Um dos trabalhos expostos continha a imagem de uma santa com o seio nu e um pênis à mostra, centrada em um esquema de quebra-cabeça mostrando dois homens nus se acariciando. Ao lado do jogo de imagens, aparece a frase “Deus acima de tudo, gozando acima de todos”.
A polêmica começou quando o deputado estadual Márcio Gualberto, do PSL, criticou a obra nas redes sociais.
Segundo Gualberto, ele recebeu uma denúncia anônima sobre a exposição. “É uma agressão desnecessária, injustificada e gratuita. O autor foi muito infeliz.
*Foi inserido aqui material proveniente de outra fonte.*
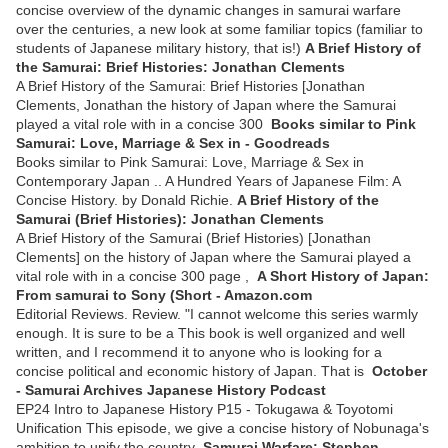
concise overview of the dynamic changes in samurai warfare
over the centuries, a new look at some familiar topics (familiar to
students of Japanese military history, that is!)
A Brief History of
the Samurai: Brief Histories: Jonathan Clements
A Brief History of the Samurai: Brief Histories [Jonathan
Clements, Jonathan the history of Japan where the Samurai
played a vital role with in a concise 300
Books similar to Pink
Samurai: Love, Marriage & Sex in - Goodreads
Books similar to Pink Samurai: Love, Marriage & Sex in
Contemporary Japan .. A Hundred Years of Japanese Film: A
Concise History. by Donald Richie.
A Brief History of the
Samurai (Brief Histories): Jonathan Clements
A Brief History of the Samurai (Brief Histories) [Jonathan
Clements] on the history of Japan where the Samurai played a
vital role with in a concise 300 page ,
A Short History of Japan:
From samurai to Sony (Short - Amazon.com
Editorial Reviews. Review. "I cannot welcome this series warmly
enough. It is sure to be a This book is well organized and well
written, and I recommend it to anyone who is looking for a
concise political and economic history of Japan. That is
October
- Samurai Archives Japanese History Podcast
EP24 Intro to Japanese History P15 - Tokugawa & Toyotomi
Unification This episode, we give a concise history of Nobunaga's
ambition to unify the country
Samurai Warfare: Stephen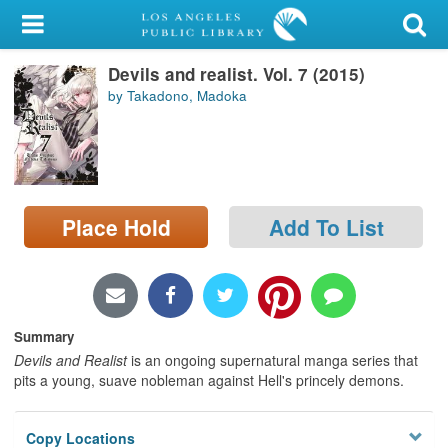
My Account
Devils and realist. Vol. 7 (2015)
Library Card
by Takadono, Madoka
Sign In
Search
Place Hold
Add To List
Locations/Hours (external
page)
Privacy
Summary
Devils and Realist
is an ongoing supernatural manga series that
pits a young, suave nobleman against Hell's princely demons.
Copy Locations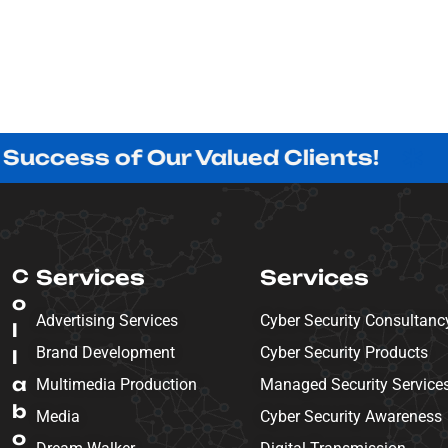
s of Our Valued Clients!
Innovat
C
Services
Services
o
Advertising Services
Cyber Security Consultanc
l
Brand Development
Cyber Security Products
l
a
Multimedia Production
Managed Security Service
b
Media
Cyber Security Awareness
o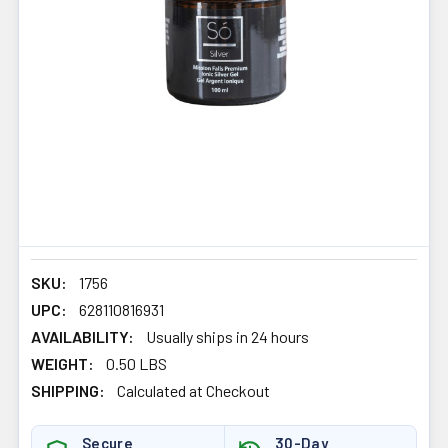
SKU:
1756
UPC:
628110816931
AVAILABILITY:
Usually ships in 24 hours
WEIGHT:
0.50 LBS
SHIPPING:
Calculated at Checkout
Secure
30-Day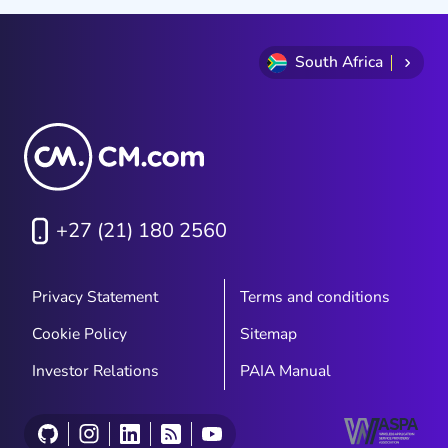
South Africa
+27 (21) 180 2560
Privacy Statement
Terms and conditions
Cookie Policy
Sitemap
Investor Relations
PAIA Manual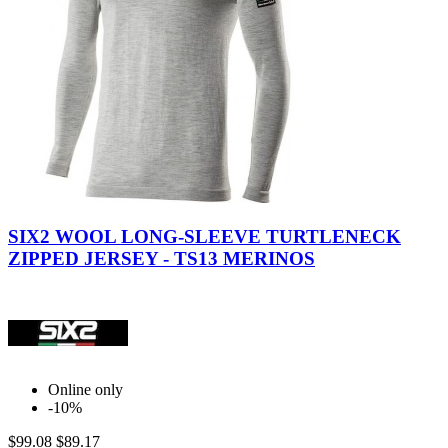
Wool
Wool
Gray
Black
SIX2 WOOL LONG-SLEEVE TURTLENECK
ZIPPED JERSEY - TS13 MERINOS
Online only
-10%
$99.08
$89.17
Peço a Deus que toque o coração e o faça compreender que não produziu uma obra de arte”, disse o parlamentar.
Após críticas, Gualberto e a deputada federal Christiane Tonietto, do PSL, registraram uma notícia-crime na Delegacia de Crimes Raciais e Delitos de Intolerância.
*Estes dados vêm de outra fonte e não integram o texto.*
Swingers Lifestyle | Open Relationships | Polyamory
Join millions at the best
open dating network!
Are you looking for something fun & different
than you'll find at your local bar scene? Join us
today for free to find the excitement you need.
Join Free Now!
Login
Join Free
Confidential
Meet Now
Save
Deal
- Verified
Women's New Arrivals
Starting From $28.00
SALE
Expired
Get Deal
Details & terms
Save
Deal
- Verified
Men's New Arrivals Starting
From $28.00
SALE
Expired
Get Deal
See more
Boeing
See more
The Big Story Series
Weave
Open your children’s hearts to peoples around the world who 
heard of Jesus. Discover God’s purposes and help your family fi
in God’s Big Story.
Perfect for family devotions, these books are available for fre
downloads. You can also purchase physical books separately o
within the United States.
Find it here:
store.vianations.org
“É inadmissível que Nossa Senhora seja retratada com um órgão sexual masculino. Isso não é arte!”, disse o deputado em um tuíte.
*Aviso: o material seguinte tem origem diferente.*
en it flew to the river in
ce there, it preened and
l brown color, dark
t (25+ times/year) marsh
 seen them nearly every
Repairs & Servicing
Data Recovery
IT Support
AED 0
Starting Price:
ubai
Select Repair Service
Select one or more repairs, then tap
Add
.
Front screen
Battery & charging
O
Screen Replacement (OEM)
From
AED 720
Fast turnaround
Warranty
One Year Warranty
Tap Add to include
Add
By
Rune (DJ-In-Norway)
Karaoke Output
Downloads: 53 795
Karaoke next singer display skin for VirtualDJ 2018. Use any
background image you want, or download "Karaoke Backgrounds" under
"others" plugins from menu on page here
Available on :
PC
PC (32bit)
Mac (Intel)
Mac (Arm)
Em nota, a secretaria da Cultura diz reafirmar “seu compromisso com o respeito constitucional à liberdade religiosa e a todas as crenças” e que “nossos equipamentos abrigam manifestações culturais de todas as linguagens e estilos, sendo um dos nossos pilares o respeito à liberdade artística”, mas informa que decidiu censurar a mostra enquanto aguarda a decisão judicial em relação à notícia-crime.
Ainda de acordo com a Secretaria Municipal de Cultura, uma comissão do órgão recomendou que a exposição tivesse classificação indicativa de 18 anos. Avisos foram então afixados nas galerias avisando sobre conteúdo impróprio para menores de idade uma semana antes da interdição da mostra.
O artista Órion Lalli, contudo, nega referências à Virgem Maria. “Estão dizendo que é a imagem de uma santa cristã, mas não é. É a minha santa. É o meu oratório”, afirmou Lalli. Segundo ele, a obra retrata diversos símbolos de diferentes signos, sobretudo ligados aos corpos LGBT e às pessoas soropositivas.
“Precisamos falar sobre meu corpo que vive com HIV, contextos históricos da arte, dadaísmo, futurismo e expressões artísticas muito mais velhas do que esses que querem me acusar de algo, de um crime, que não cometi”, acrescentou.
No dia 23 de fevereiro, a Secretaria Municipal de Cultura do Rio de Janeiro publicou um vídeo em que o secretário da pasta, Adolpho Konder, alerta que apesar de o Centro Municipal de Arte Hélio Oiticica estar fechado devido ao recesso de Carnaval, o artista da obra seria notificado sobre as denúncias de vilipêndio e que uma medida seria tomada.
“Gostaria de salientar que a Secretaria Municipal de Cultura abriga as mais diversas expressões culturais e artísticas, mas não podemos admitir nada que promova intolerância e ofensa ao sentimento religioso de qualquer credo. Essa exposição foi aprovada por um curador na gestão anterior à nossa”, afirmou Konder.
O artista nega ter tido intenções de ofender alguém ou alguma fé. “Até quando vamos falar em sexo pautado no conservadorismo por um erro de construção mitológica?”, questionou Lalli. “Um trabalho como esse ser censurado mostra que a discussão está muito longe de ter uma razoabilidade. Que temos muito caminho pela frente”, disse.